Tuesday, January 25, 2011

 

IMF still sees downside risks in financial system


From The Hindu

The International Monetary Fund has cautioned that “global financial stability is still not assured and significant policy challenges remain to be addressed,” even four years after the onset of the largest financial crisis since the Great Depression.

The Fund also warned that the world was still very much witnessing a “two-speed recovery,” with progress in advanced economies significantly slower than that of emerging markets.

Releasing updates to two closely-watched reports, on “Global Financial Stability” and “World Economic Outlook,” the IMF voiced concern that for many key financial institutions “Balance sheet restructuring is incomplete and proceeding slowly, and leverage is still high.”

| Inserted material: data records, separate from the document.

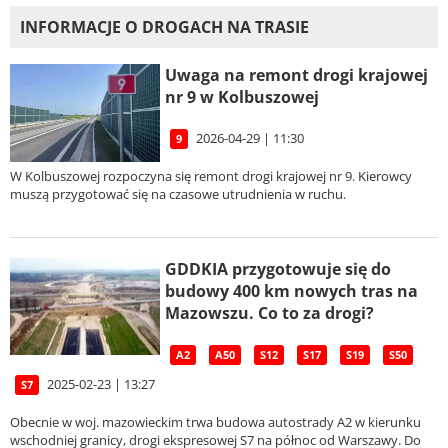
INFORMACJE O DROGACH NA TRASIE
Uwaga na remont drogi krajowej
nr 9 w Kolbuszowej
2026-04-29 | 11:30
9
W Kolbuszowej rozpoczyna się remont drogi krajowej nr 9. Kierowcy
muszą przygotować się na czasowe utrudnienia w ruchu.
GDDKIA przygotowuje się do
budowy 400 km nowych tras na
Mazowszu. Co to za drogi?
A2
A50
S12
S17
S19
S50
2025-02-23 | 13:27
S7
Obecnie w woj. mazowieckim trwa budowa autostrady A2 w kierunku
wschodniej granicy, drogi ekspresowej S7 na północ od Warszawy. Do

According to the IMF the interaction between banking and sovereign credit risks in the euro area remained a critical factor, and policies were needed to tackle fiscal and banking sector vulnerabilities.

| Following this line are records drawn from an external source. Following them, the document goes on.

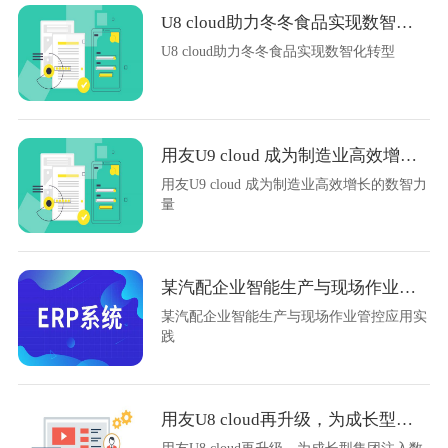
U8 cloud助力冬冬食品实现数智化转型
U8 cloud助力冬冬食品实现数智化转型
用友U9 cloud 成为制造业高效增长的数智力量
用友U9 cloud 成为制造业高效增长的数智力
量
某汽配企业智能生产与现场作业管控应用实践
某汽配企业智能生产与现场作业管控应用实
践
用友U8 cloud再升级，为成长型集团注入数智新力量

At the global level, regulatory reforms were still required to put the financial sector on a sounder footing even if accommodative policies in advanced economies and relatively favourable fundamentals in emerging market countries had spurred capital inflows.

In the emerging market countries the Fund recommended that policymakers “will need to watch diligently for signs of asset price bubbles and excessive credit.” However it added that unlike advanced economies, where growth remained subdued and unemployment high, emerging economies were still buoyant.

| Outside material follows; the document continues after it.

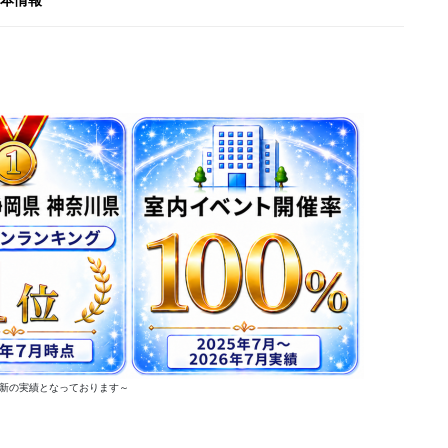
の最新の実績となっております～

In fact the scenario in emerging economies was beginning to suggest that inflation pressures were emerging, the IMF said, and there were now some “signs of overheating.”

Exhorting Euro area policymakers to embark on “comprehensive and rapid actions to overcome sovereign and financial troubles,” the IMF noted that such action would be essential to redress fiscal imbalances and to repair and reform financial systems in advanced economies more generally.